Sag es mir direkt ins Facebook

»Facebook ermöglicht es dir, mit den Menschen in deinem Leben in Verbindung zu treten und Inhalte mit diesen zu teilen.« So steht es auf der Startseite des sozialen Netzwerkes. Beim Bezirksgericht Wolfsberg in Österreich ist nun ein Strafverfahren wegen eines Facebook-Eintrages anhängig. Ein Vater verklagt seine Tochter, weil sie ihn über Facebook beleidigt habe. Diesem Verfahren geht ein längeres Unterhaltsverfahren voraus, innerhalb dessen es im Februar 2011 bezüglich der Überweisungsmodalitäten zwischen Vater und Tochter zu unterschiedlichen Ansichten kam. Über das Verhalten ihres Vaters offensichtlich erbost, postete die 18-Jährige folgenden Kommentar, der übrigens nur für ihre »Freunde« zugänglich war: »I vastehs a net warum unser vota des greste orschloch is wos frei umadum rennt auf dera wöt«. Nachdem der Kindsvater diesen Kommentar gelesen hatte, brachte er eine Privatanklage im Sinne des § 115 StGB beim Bezirksgericht Wolfsberg ein. Er fühle sich beschimpft und verspottet. Der Vater zog seine Anzeige auch dann nicht zurück, als die Tochter den Kommentar von ihrer Facebook-Pinnwand gelöscht hatte. Er hätte erwartet, dass sie sich für die Äußerung bei ihm entschuldigte.

Das Gericht muss nun feststellen, ob Kommentare in Social Networks dazu geeignet sind, den Tatbestand der Beleidigung im Sinne des Strafgesetzbuches zu erfüllen.

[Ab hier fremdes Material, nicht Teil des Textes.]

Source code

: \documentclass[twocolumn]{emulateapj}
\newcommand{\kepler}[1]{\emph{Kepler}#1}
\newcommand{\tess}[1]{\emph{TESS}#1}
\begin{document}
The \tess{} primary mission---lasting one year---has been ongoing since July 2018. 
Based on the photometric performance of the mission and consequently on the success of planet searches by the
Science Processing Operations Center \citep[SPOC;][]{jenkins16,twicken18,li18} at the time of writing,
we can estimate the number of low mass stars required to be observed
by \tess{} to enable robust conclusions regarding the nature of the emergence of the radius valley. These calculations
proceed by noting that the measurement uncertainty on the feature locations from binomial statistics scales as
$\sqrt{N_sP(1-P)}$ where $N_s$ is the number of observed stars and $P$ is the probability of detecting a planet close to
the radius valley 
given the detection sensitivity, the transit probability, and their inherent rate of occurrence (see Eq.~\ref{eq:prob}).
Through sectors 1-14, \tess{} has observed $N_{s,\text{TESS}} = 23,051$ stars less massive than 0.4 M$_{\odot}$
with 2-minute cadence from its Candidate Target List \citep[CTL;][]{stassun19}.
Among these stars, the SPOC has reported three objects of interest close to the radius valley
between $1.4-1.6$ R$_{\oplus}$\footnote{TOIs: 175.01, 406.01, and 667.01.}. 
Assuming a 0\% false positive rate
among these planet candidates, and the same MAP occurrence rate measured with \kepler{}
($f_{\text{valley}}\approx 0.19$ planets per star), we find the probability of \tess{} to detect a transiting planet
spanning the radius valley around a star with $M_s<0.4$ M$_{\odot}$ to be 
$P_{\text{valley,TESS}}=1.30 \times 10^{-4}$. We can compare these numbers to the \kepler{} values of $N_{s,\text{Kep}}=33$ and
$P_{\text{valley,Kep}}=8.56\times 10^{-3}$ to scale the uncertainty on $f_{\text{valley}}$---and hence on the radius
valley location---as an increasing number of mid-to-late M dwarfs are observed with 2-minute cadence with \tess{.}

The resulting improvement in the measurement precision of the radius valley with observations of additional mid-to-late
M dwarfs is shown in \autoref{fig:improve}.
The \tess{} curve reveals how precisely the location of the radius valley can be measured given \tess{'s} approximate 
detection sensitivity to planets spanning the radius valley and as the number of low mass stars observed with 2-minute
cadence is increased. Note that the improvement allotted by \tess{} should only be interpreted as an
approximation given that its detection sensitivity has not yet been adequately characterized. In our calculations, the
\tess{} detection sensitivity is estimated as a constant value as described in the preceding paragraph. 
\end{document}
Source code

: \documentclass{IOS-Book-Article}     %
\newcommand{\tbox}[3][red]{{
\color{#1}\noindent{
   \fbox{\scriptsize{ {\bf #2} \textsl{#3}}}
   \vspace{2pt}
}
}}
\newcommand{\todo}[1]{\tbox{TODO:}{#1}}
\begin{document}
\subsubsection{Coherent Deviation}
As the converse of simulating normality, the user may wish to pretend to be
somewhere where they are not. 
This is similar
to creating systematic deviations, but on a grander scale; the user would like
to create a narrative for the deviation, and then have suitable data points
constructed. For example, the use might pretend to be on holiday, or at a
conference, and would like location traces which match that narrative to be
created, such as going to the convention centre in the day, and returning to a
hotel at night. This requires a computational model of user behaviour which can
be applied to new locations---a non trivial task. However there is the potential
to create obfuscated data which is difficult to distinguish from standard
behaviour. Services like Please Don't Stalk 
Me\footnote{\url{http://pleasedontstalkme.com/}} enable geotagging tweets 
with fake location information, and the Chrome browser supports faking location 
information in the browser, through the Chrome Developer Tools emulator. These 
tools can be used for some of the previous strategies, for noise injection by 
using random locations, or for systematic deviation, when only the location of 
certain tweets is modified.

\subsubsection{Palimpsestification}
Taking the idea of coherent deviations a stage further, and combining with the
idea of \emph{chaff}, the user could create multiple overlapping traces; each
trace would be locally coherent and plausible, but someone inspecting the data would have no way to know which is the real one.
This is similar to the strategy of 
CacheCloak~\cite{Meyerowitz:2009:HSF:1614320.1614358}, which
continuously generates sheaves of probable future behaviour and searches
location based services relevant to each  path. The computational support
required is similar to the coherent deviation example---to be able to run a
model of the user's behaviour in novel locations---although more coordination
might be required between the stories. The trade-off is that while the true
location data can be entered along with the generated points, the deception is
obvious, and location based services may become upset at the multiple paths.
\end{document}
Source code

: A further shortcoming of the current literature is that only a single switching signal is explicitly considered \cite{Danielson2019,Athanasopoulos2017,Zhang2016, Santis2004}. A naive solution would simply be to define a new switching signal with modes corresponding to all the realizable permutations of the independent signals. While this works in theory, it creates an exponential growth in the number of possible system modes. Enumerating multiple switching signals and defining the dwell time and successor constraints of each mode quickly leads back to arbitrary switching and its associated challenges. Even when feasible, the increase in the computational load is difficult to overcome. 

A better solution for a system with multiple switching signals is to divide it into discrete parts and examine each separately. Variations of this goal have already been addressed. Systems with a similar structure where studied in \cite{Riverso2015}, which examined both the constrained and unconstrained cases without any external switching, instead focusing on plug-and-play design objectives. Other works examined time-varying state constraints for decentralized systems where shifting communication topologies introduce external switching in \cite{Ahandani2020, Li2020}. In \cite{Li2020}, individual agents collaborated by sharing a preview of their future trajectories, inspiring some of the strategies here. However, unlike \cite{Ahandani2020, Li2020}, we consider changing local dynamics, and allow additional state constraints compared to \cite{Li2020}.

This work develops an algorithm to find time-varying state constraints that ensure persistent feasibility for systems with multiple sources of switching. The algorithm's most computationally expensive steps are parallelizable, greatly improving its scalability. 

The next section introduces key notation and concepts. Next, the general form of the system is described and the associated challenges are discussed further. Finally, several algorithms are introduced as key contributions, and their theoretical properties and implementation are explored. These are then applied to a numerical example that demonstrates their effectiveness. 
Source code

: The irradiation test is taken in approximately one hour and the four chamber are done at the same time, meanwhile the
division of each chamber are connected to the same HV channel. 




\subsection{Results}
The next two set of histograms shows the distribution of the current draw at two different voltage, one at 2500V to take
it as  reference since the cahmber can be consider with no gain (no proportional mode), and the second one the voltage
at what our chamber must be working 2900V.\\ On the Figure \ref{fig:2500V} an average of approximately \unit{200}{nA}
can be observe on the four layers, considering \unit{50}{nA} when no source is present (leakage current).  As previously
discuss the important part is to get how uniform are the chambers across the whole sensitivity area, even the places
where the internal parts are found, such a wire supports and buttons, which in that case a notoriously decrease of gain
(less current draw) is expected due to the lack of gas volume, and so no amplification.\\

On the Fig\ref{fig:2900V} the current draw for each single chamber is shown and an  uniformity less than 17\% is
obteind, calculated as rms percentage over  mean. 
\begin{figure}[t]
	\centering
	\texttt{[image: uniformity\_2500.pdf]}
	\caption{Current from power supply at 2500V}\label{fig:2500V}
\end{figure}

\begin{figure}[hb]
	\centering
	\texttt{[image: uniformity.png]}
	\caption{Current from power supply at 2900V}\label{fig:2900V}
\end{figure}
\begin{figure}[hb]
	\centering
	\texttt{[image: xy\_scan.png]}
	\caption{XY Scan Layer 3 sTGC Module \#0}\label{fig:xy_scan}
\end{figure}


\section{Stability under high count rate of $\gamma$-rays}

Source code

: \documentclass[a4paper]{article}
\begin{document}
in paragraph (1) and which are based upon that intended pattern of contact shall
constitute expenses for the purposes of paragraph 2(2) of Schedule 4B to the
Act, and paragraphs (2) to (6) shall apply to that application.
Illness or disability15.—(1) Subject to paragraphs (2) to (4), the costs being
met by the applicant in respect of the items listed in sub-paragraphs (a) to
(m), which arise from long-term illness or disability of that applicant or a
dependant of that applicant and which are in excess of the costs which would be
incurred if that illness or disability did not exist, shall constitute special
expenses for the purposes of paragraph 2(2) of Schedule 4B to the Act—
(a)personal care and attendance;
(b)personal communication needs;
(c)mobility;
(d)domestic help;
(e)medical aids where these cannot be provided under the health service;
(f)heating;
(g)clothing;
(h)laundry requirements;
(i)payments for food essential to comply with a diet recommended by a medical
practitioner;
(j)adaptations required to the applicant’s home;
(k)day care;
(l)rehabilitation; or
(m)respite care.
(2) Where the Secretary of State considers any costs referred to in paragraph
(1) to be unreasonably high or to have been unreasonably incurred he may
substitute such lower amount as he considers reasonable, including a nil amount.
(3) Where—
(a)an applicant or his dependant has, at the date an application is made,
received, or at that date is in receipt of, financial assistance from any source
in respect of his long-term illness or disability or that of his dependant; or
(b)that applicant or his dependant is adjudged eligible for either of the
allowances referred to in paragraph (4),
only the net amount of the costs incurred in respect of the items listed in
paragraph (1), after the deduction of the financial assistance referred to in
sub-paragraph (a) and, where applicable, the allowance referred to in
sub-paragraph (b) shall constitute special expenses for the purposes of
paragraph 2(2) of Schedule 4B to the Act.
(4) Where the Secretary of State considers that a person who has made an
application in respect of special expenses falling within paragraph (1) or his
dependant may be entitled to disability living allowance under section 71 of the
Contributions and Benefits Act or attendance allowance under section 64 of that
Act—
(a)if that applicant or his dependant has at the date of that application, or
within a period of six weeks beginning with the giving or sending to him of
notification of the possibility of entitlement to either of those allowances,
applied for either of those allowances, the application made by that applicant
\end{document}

Unabhängig davon, ob die Beleidigungen sich gegen ein Familienmitglied richten – oder ob die Tochter eventuell sogar die Wahrheit postete. Kurz vor dem Prozess, in einem Zimmer des Amtsgerichtes Kärnten, konnten sich Vater und Tochter dann doch noch versöhnen. Das Gericht erklärte daraufhin das Verfahren für beendet.

Keine Asche für Asche

Ein Bestattungsinstitut wurde 2010 von einer Frau beauftragt, deren unlängst verstorbenen Herrn Vater einzuäschern. Kurz nach der Einäscherung fand die Frau jedoch heraus, dass es sich bei dem Eingeäscherten gar nicht um ihren leiblichen Vater handeln konnte. Bei der Durchsicht ihrer Unterlagen musste sie nämlich feststellen, dass ihre Mutter den Mann zum Zeitpunkt ihrer Geburt noch gar nicht kannte. Daraufhin weigerte sich die Frau, die 450 Euro für dessen Beerdigung zu zahlen. Das Bestattungsinstitut erhob Klage vor dem Amtsgericht München – und das Institut bekam recht, wie das Amtsgericht mitteilte. »Die Stellung als leibliche Tochter sei in keinster Weise Gegenstand der vertraglich vereinbarten Leistung gewesen«, hieß es in der Begründung. Die Tatsache, dass die Beklagte erst nach dem Tod des Vaters festgestellt habe, dass sie nicht seine Tochter ist, sei »sicherlich für diese persönlich belastend«, stelle aber keinen Anfechtungsgrund dar. Das Urteil ist rechtskräftig.